Extrait du texte —
Photo : Gunther Gamper*
Victime des perceptions à la mode, la jeunesse catholique subit incompréhen-sion et marginalisation. Vivre dans une société de consommation amène inévitablement son lot de difficultés, particulièrement pour les jeunes Québécois qui ont fait le choix d’ancrer leur vie dans la foi chrétienne. Quand l’opposition se fait frontale entre tendances branchées et besoin de croire.

Dimanche soir, 18 décembre. Il est 19h00. Une vingtaine de jeunes étudiants de l’Université de Montréal entrent au Centre étudiant Benoît-Lacroix (CEBL), sur le chemin de la Côte-Sainte-Catherine à Montréal, à proximité de l’institution universitaire. Ils reviennent d’une messe qui vient tout juste de se dérouler, à quelques mètres du couvent Saint-Albert-le-Grand des Dominicains où logent les nouveaux locaux du centre.

«Normalement on est un peu plus nombreux les dimanches soirs. Mais à cause de la fin de session et des examens, il y a moins d’étudiants aujourd’hui qu’à l’habitude», indique d’entrée de jeu la jeune responsable des activités socioculturelles du CEBL, Hélène Parent. Elle précise alors que les étudiants se rassemblent ainsi de façon hebdomadaire afin d’échanger. «Ils viennent ici pour souper et discuter ensemble», précise-t-elle.

Liste des tâches —
**1.** Résumez en deux phrases le texte sur les jeunes catholiques.
**2.** Transformez en liste le paragraphe du texte sur les jeunes catholiques qui commence par « Dimanche soir, 18 décembre », sans perdre ses faits principaux.
**3.** Rédigez la suite du texte sur les jeunes catholiques à partir de sa dernière phrase.

Données fournies —
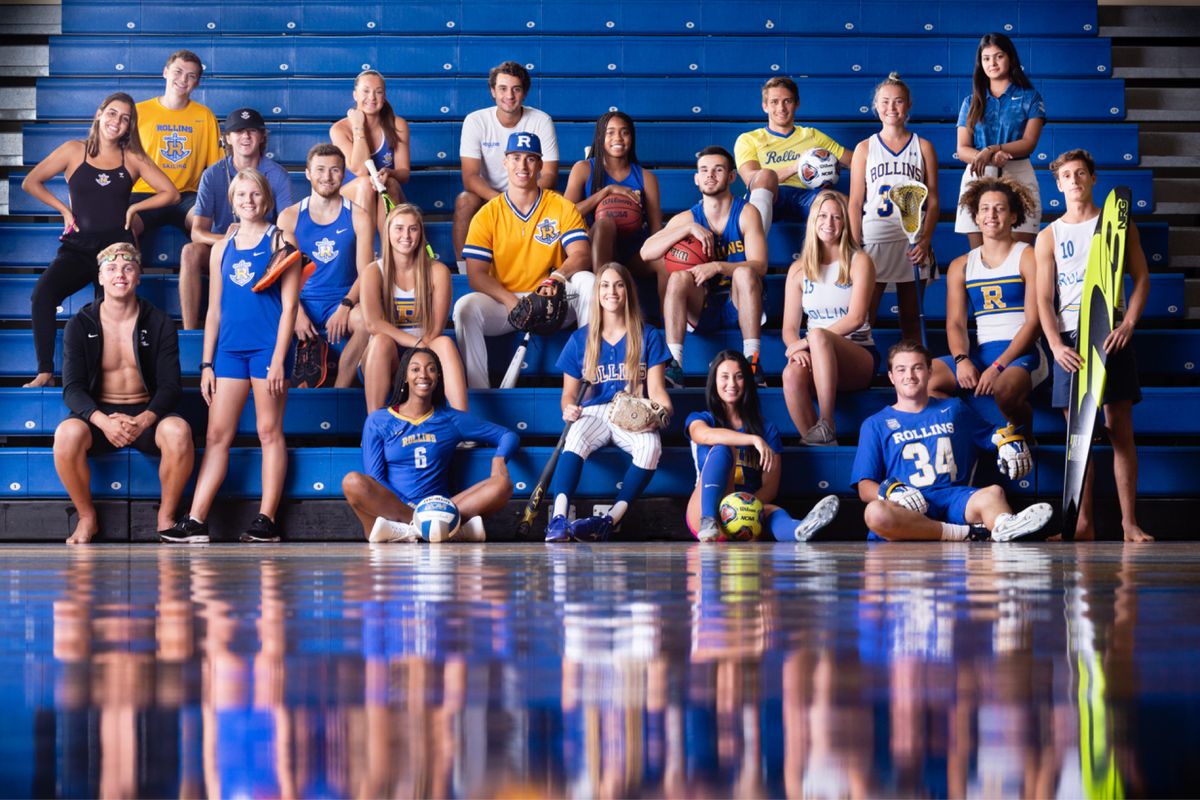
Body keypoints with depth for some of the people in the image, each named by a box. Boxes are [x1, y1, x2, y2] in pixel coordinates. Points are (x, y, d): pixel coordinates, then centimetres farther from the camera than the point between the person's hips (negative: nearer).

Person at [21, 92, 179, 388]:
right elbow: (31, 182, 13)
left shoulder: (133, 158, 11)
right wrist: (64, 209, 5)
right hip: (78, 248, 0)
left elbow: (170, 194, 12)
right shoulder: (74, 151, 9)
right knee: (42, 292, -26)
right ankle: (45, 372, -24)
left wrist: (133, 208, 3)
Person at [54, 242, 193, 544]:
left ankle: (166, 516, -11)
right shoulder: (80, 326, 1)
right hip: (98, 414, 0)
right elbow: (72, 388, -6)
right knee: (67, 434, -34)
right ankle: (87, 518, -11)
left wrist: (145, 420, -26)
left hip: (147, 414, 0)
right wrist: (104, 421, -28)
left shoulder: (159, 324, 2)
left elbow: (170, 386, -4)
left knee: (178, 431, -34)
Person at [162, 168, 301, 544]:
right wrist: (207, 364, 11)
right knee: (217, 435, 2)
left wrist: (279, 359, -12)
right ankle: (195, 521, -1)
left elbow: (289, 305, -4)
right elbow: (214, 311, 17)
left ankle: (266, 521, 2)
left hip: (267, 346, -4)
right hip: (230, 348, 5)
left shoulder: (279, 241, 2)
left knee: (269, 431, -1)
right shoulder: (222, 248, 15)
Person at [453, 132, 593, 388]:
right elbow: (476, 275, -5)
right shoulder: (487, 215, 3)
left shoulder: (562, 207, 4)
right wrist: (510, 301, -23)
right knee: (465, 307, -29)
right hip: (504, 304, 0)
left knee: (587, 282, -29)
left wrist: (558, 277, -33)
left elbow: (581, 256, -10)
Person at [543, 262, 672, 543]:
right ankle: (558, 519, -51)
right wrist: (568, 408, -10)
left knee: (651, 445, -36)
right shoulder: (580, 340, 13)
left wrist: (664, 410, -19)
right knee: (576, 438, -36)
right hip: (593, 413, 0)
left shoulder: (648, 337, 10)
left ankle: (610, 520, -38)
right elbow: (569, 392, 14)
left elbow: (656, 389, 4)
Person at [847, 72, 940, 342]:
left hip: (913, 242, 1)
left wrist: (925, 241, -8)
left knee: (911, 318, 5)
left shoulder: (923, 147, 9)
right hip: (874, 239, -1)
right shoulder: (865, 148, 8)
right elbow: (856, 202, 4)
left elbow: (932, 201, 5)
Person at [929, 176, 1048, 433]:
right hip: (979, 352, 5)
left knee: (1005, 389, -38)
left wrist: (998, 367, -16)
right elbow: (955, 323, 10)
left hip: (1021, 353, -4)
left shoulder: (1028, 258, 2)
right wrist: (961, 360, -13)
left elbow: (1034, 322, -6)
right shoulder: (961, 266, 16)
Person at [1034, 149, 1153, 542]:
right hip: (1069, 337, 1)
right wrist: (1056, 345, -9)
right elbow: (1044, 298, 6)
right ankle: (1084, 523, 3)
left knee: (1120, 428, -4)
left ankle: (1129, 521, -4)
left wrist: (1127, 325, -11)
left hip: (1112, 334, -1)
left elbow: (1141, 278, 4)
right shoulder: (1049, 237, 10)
---
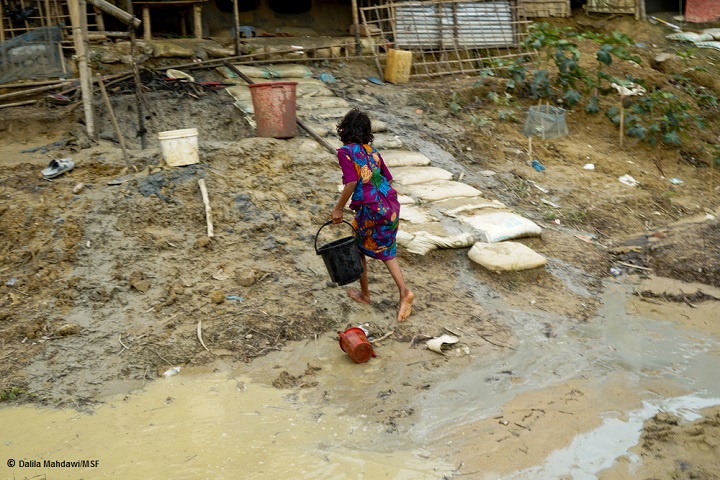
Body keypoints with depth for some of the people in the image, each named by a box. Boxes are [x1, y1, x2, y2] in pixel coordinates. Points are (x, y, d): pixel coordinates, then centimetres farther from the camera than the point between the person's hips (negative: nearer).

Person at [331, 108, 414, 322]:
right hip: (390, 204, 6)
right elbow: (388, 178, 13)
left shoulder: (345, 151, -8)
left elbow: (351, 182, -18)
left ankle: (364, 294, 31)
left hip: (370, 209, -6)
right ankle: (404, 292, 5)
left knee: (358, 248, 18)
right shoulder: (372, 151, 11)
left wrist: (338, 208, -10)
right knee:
==
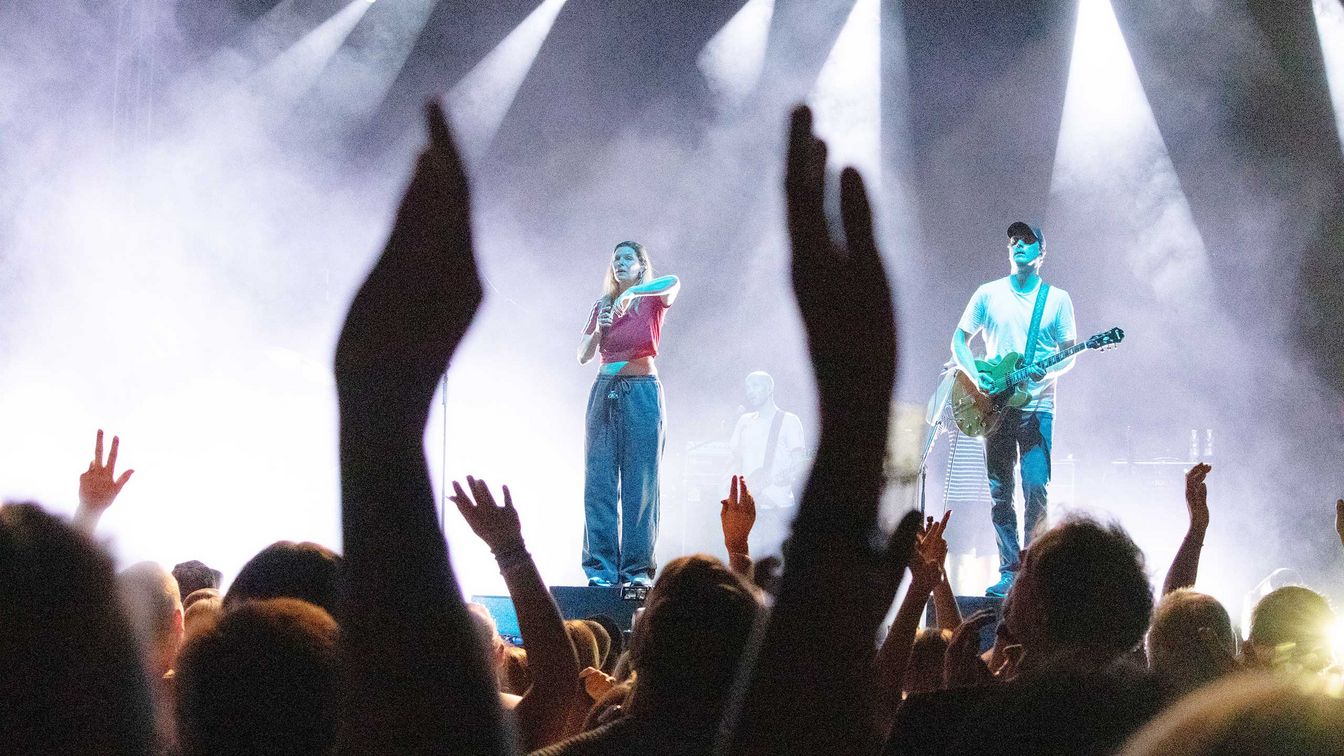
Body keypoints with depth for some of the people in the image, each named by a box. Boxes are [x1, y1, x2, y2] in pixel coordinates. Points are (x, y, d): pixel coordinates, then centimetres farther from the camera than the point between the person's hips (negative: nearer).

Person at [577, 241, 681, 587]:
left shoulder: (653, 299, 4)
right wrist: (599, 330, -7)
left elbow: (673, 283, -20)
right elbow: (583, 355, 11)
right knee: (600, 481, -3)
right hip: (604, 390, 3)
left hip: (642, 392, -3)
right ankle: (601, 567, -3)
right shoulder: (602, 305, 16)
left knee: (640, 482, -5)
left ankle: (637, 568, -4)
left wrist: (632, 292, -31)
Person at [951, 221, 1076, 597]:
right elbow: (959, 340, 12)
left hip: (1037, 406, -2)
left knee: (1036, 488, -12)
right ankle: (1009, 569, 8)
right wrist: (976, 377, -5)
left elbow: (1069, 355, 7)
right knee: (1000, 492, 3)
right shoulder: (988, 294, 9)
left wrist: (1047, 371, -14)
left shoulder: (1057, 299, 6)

Réponses —
**1.** Dans une société de consommation, les jeunes Québécois qui ont choisi d'ancrer leur vie dans la foi chrétienne subissent incompréhension et marginalisation. Un dimanche soir de décembre, une vingtaine d'étudiants de l'Université de Montréal arrivent au Centre étudiant Benoît-Lacroix au retour de la messe, et Hélène Parent explique qu'ils s'y réunissent chaque semaine pour souper et discuter ensemble.

**2.**
- Moment : dimanche 18 décembre, 19 h.
- Participants : une vingtaine de jeunes étudiants de l'Université de Montréal.
- Lieu : le Centre étudiant Benoît-Lacroix (CEBL), chemin de la Côte-Sainte-Catherine à Montréal, près de l'université.
- Provenance : ils reviennent d'une messe tenue à quelques mètres du couvent Saint-Albert-le-Grand des Dominicains.
- Précision : les nouveaux locaux du centre se trouvent dans ce couvent.

**3.**
Des regroupements du genre, qui offrent activités et occasions de se rencontrer, il y en a dans toutes les universités montréalaises – UQAM (Université du Québec à Montréal), l’Université Concordia, l’Université McGill – ainsi que dans de nombreux cégeps1. Toutefois, la différence fondamentale entre ceux-ci et le CEBL réside dans la désinstitutionalisation complète et forcée de ce dernier, en 1997. Le centre, désormais autonome de l’université, doit aujourd’hui se tourner vers les dominicains et le diocèse de Montréal afin d’obtenir les ressources financières nécessaires pour offrir une vie pastorale aux étudiants de l’Université de Montréal.

Pas facile d’être pratiquant aujourd’hui au Québec 

Mais il n’y pas que les centres de pastorale qui ressentent les contrecoups de la laïcisation de la société québécoise. Hélène Parent résume, pour sa part, la réalité vécue par les jeunes en une proposition simple, mais fort efficace: «Plusieurs sont victimes de discrimination religieuse; ils sont parfois marginalisés, voilà en fait la réalité». Elle dose aussitôt ses propos en ajoutant qu’il ne s’agit pas pour autant de les victimiser. «Ils n’ont pas l’âme de martyres, je vous l’assure», sourit-elle.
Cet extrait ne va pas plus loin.